If you have leased tenants, you should also advise them to purchase separate flood insurance covering their personal belongings. Renters insurance will protect belongings against fire, theft and internal water damage (like burst pipes), but not against floods.

The place to start is the National Flood Insurance Program (NFIP), which is operated by the Federal Emergency Management Agency (FEMA). NFIP may be more affordable than coverage through private companies.

However, NFIP insurance will only cover buildings up to $250,000 and private contents up to $100,000. Of course, many Massachusetts coastal properties have value well over that amount, so you will most likely want to purchase additional private insurance for replacement or loss-of-use.

Other measures, like raising a house up several feet, can be cost-effective and extend the life of the property without changing its location. Or, just raising the level of house systems like HVAC, plumbing and electric meters to protect from flooding can be done for nominal cost. Flood mitigation measures on individual properties will likely lower the price tag on flood insurance premiums.

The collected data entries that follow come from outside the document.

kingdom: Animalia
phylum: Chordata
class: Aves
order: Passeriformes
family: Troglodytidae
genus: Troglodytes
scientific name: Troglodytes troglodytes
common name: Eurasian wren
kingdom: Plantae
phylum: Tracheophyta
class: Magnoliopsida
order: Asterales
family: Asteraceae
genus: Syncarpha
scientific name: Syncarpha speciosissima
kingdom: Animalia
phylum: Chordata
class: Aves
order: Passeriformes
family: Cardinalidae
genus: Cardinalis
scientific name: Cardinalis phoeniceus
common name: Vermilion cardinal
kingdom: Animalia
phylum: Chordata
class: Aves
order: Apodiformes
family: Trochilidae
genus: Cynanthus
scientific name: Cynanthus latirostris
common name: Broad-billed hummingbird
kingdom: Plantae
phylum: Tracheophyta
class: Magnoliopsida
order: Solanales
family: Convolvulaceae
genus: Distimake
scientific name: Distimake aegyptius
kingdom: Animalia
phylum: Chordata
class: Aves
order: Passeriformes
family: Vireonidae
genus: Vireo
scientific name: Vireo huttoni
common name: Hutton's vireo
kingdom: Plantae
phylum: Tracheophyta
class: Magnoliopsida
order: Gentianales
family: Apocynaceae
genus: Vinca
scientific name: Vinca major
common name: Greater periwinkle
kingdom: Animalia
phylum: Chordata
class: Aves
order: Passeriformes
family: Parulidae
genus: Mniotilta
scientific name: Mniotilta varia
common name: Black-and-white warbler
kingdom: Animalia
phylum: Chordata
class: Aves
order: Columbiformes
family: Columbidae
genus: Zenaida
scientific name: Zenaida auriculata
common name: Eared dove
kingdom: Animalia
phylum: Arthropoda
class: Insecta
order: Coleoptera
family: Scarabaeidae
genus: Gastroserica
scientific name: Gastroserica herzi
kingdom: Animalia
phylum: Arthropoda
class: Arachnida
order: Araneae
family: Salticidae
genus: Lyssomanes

Seawalls and natural solutions like planting vegetation along shorelines can also help save built structures in shoreline communities, though at high expense, and with potential environmental impacts. Seawalls, for example, are no cure; they only deflect ocean waves, which can then pile up in neighboring properties, accelerating erosion in a race to the bottom of the sea.

Flood insurance premiums might cause some sticker shock, depending on your property value, flood mitigation and flood risk as determined by NFIP or a private insurance company. It could run several hundred dollars or well over that per month for high-value properties.

But, considering an AMOC collapse and the host of other flood forces crowding the Massachusetts coast, full replacement coverage could be the best investment you make as an owner of increasingly endangered coastal property.